The goal was to show "whether we can use the lower sequencing cost to do something that is not just incremental," Landau said, applying duplex error correction at the scale of the entire genome in cell-free DNA.

As part of the study, Landau's team performed a head-to-head comparison between matching libraries for the Ultima and Illumina platforms. The results indicated that Ultima worked "just as well" for detecting copy number variants while having a competitive edge for SNV detection versus Illumina, Landau said. Meanwhile, when it came to homopolymers and indels, Ultima slightly underperformed compared to Illumina.

Still, "in the cell-free DNA world, we care much more about the SNV accuracy than that of homopolymers," Landau noted. "The advantage of SNV accuracy far outweighs the limitation of the homopolymers."

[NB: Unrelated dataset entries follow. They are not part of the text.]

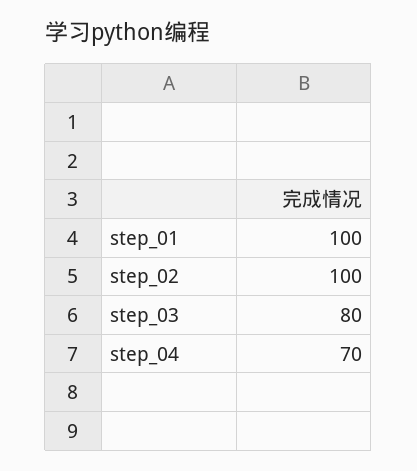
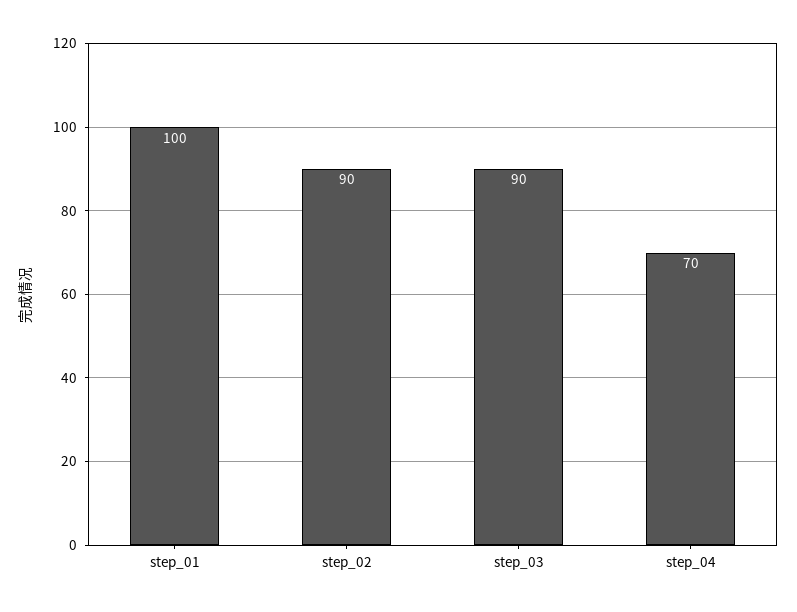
  {
    "step_01": 100,
-   "step_02": 100,
+   "step_02": 90,
-   "step_03": 80,
+   "step_03": 90,
    "step_04": 70
  }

Landau currently serves on the scientific advisory board of molecular diagnostics firm Veracyte, which acquired C2i Genomics in 2024. He was the scientific cofounder of C2i Genomics, a joint venture and spinout from the NYGC and Weill Cornell Medicine that has been commercializing a WGS-based liquid biopsy test for solid tumor MRD detection using the method developed by his team. 

Veracyte said it plans to launch its first MRD assay in muscle-invasive bladder cancer in the first half of 2026, with other cancer indications to follow.

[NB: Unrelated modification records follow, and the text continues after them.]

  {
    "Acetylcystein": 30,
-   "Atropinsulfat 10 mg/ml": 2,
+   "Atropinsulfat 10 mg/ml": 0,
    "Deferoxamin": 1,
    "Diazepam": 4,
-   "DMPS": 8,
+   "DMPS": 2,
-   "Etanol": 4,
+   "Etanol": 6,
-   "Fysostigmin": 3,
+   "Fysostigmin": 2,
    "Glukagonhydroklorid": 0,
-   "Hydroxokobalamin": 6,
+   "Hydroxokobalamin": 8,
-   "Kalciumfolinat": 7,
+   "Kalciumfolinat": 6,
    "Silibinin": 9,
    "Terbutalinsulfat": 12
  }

Moving forward, Suh said Inocras will continue to generate "a lot more clinical evidence" for its MRDVision test. "The initial clinical validation is a very simple approach, where it shows that the test works," he said. "What we would love to do is bring this to bigger clinical studies of hundreds of patients."

Generating clinical evidence is also vital for obtaining reimbursement for MRDVision, which is "next on the horizon" for the company, Suh said.